**TO-DO ITEM:** In the records below, one line contains "[232,451,400,467] forbrugerapplikationer ->". Print that line and every line after it exactly, down to the final one.

-- EXERCISE INPUT follows --

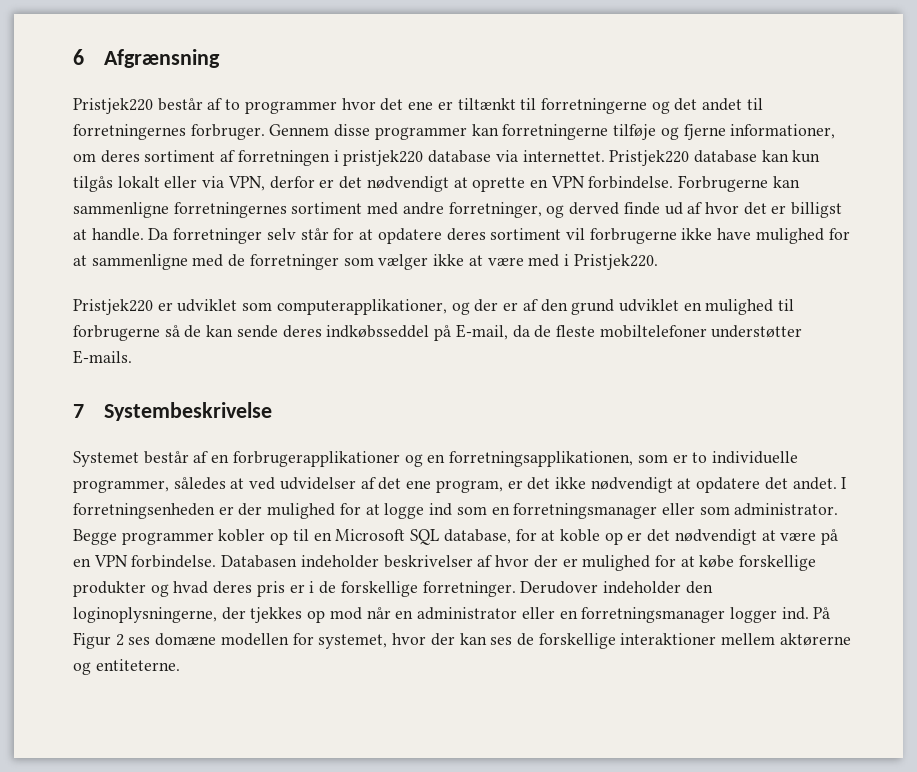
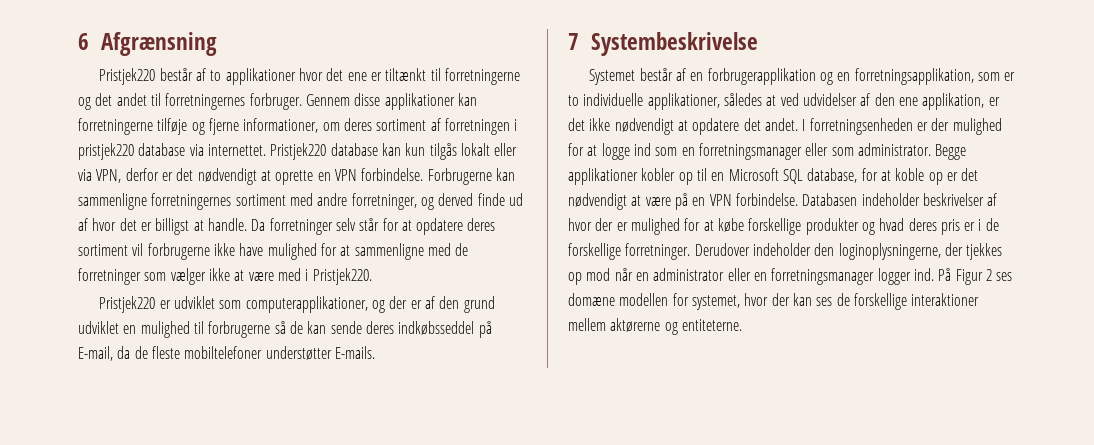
[244,101,337,114] programmer -> [225,68,296,85] applikationer
[374,127,467,140] programmer -> [384,93,455,110] applikationer
[232,451,400,467] forbrugerapplikationer -> [707,68,816,85] forbrugerapplikation
[449,451,634,467] forretningsapplikationen, -> [854,68,974,85] forretningsapplikation,
[73,480,169,493] programmer, -> [647,93,720,110] applikationer,
[378,477,503,493] det ene program, -> [874,93,985,110] den ene applikation,
[121,532,214,545] programmer -> [568,168,638,185] applikationer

-- EXERCISE INPUT concluded --

**TASK RESULT:**
[232,451,400,467] forbrugerapplikationer -> [707,68,816,85] forbrugerapplikation
[449,451,634,467] forretningsapplikationen, -> [854,68,974,85] forretningsapplikation,
[73,480,169,493] programmer, -> [647,93,720,110] applikationer,
[378,477,503,493] det ene program, -> [874,93,985,110] den ene applikation,
[121,532,214,545] programmer -> [568,168,638,185] applikationer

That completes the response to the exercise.